Redshift Modern Features

Use
  • Materialized views for repeated aggregates and read-heavy serving layers.
  • Data sharing when multiple consumers need the same curated data without copy sprawl.
  • Zero-ETL when supported source integrations and lower-latency ingestion are worth the tradeoff.
Rule
  • Redshift is strong for warehouse serving, but operational APIs and OLTP systems still need their own home.

Downstream Data Product Contract

Define
  • Owner, grain, semantic meaning, freshness SLA, and downstream consumers.
  • Dashboards, extracts, apps, and ML features that depend on the dataset.
Protect
  • Metric definitions, join keys, and null behavior before changing schemas.
  • Expose dependencies through dbt exposures, catalogs, or runbooks.

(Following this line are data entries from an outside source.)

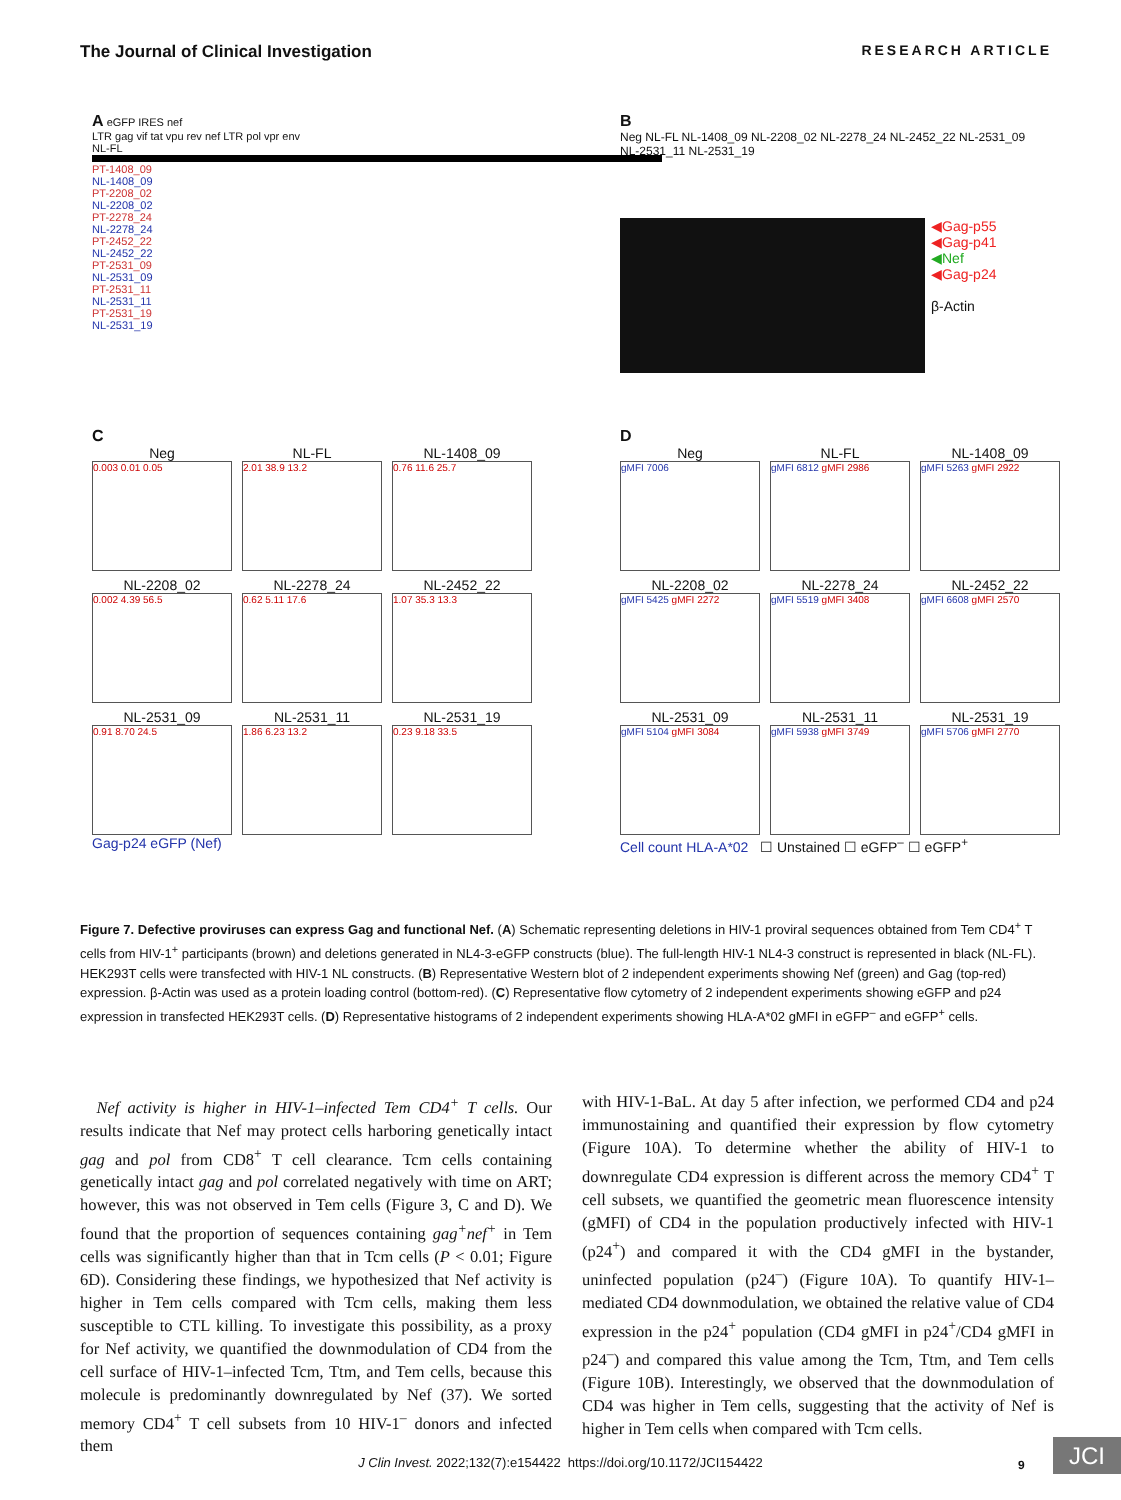The Journal of Clinical Investigation RESEARCH ARTICLE
A eGFP IRES nef
LTR gag vif tat vpu rev nef LTR pol vpr env
NL-FL
PT-1408_09
NL-1408_09
PT-2208_02
NL-2208_02
PT-2278_24
NL-2278_24
PT-2452_22
NL-2452_22
PT-2531_09
NL-2531_09
PT-2531_11
NL-2531_11
PT-2531_19
NL-2531_19
B
Neg NL-FL NL-1408_09 NL-2208_02 NL-2278_24 NL-2452_22 NL-2531_09 NL-2531_11 NL-2531_19
◀Gag-p55
◀Gag-p41
◀Nef
◀Gag-p24
β-Actin
C
Neg
0.003 0.01 0.05
NL-FL
2.01 38.9 13.2
NL-1408_09
0.76 11.6 25.7
NL-2208_02
0.002 4.39 56.5
NL-2278_24
0.62 5.11 17.6
NL-2452_22
1.07 35.3 13.3
NL-2531_09
0.91 8.70 24.5
NL-2531_11
1.86 6.23 13.2
NL-2531_19
0.23 9.18 33.5
Gag-p24 eGFP (Nef)
D
Neg
gMFI 7006
NL-FL
gMFI 6812 gMFI 2986
NL-1408_09
gMFI 5263 gMFI 2922
NL-2208_02
gMFI 5425 gMFI 2272
NL-2278_24
gMFI 5519 gMFI 3408
NL-2452_22
gMFI 6608 gMFI 2570
NL-2531_09
gMFI 5104 gMFI 3084
NL-2531_11
gMFI 5938 gMFI 3749
NL-2531_19
gMFI 5706 gMFI 2770
Cell count HLA-A*02 ☐ Unstained ☐ eGFP<sup>–</sup> ☐ eGFP<sup>+</sup>
Figure 7. Defective proviruses can express Gag and functional Nef. (A) Schematic representing deletions in HIV-1 proviral sequences obtained from Tem CD4<sup>+</sup> T cells from HIV-1<sup>+</sup> participants (brown) and deletions generated in NL4-3-eGFP constructs (blue). The full-length HIV-1 NL4-3 construct is represented in black (NL-FL). HEK293T cells were transfected with HIV-1 NL constructs. (B) Representative Western blot of 2 independent experiments showing Nef (green) and Gag (top-red) expression. β-Actin was used as a protein loading control (bottom-red). (C) Representative flow cytometry of 2 independent experiments showing eGFP and p24 expression in transfected HEK293T cells. (D) Representative histograms of 2 independent experiments showing HLA-A*02 gMFI in eGFP<sup>–</sup> and eGFP<sup>+</sup> cells.
 Nef activity is higher in HIV-1–infected Tem CD4<sup>+</sup> T cells. Our results indicate that Nef may protect cells harboring genetically intact gag and pol from CD8<sup>+</sup> T cell clearance. Tcm cells containing genetically intact gag and pol correlated negatively with time on ART; however, this was not observed in Tem cells (Figure 3, C and D). We found that the proportion of sequences containing gag<sup>+</sup>nef<sup>+</sup> in Tem cells was significantly higher than that in Tcm cells (P < 0.01; Figure 6D). Considering these findings, we hypothesized that Nef activity is higher in Tem cells compared with Tcm cells, making them less susceptible to CTL killing. To investigate this possibility, as a proxy for Nef activity, we quantified the downmodulation of CD4 from the cell surface of HIV-1–infected Tcm, Ttm, and Tem cells, because this molecule is predominantly downregulated by Nef (37). We sorted memory CD4<sup>+</sup> T cell subsets from 10 HIV-1<sup>–</sup> donors and infected them
with HIV-1-BaL. At day 5 after infection, we performed CD4 and p24 immunostaining and quantified their expression by flow cytometry (Figure 10A). To determine whether the ability of HIV-1 to downregulate CD4 expression is different across the memory CD4<sup>+</sup> T cell subsets, we quantified the geometric mean fluorescence intensity (gMFI) of CD4 in the population productively infected with HIV-1 (p24<sup>+</sup>) and compared it with the CD4 gMFI in the bystander, uninfected population (p24<sup>–</sup>) (Figure 10A). To quantify HIV-1–mediated CD4 downmodulation, we obtained the relative value of CD4 expression in the p24<sup>+</sup> population (CD4 gMFI in p24<sup>+</sup>/CD4 gMFI in p24<sup>–</sup>) and compared this value among the Tcm, Ttm, and Tem cells (Figure 10B). Interestingly, we observed that the downmodulation of CD4 was higher in Tem cells, suggesting that the activity of Nef is higher in Tem cells when compared with Tcm cells.
J Clin Invest. 2022;132(7):e154422 https://doi.org/10.1172/JCI154422 9 JCI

Production Release Checklist

  • Schema docs updated
  • Ownership clear
  • Alerts configured
  • Data quality tests green
  • Rollback or recovery plan known
  • Cost impact understood
  • Downstream consumers notified if needed
  • Runbook updated

Daily Data Quality Checklist

  • Freshness within SLA
  • Expected partitions arrived
  • No duplicate business keys
  • Null rates within normal range
  • Volume within tolerance band
  • Business-rule checks passing
  • No silent schema drift

Incident Response

Stabilize
  • Identify severity and affected data products.
  • Stop further damage if pipeline is corrupting data.
Communicate
  • Tell stakeholders what is known, unknown, and next update time.
Recover
  • Restore good state, replay safely, validate metrics, then reopen downstream access.
Afterward
  • Write RCA, add guardrails, and improve runbook.

Reduce Cost

  • Stop reading columns you do not need.
  • Fix partition pruning.
  • Compact small files.
  • Lower unnecessary refresh cadence.
  • Cache less, not more.
  • Separate exploratory from scheduled workloads.
  • Delete stale dev artifacts.
  • Measure query and cluster patterns before resizing.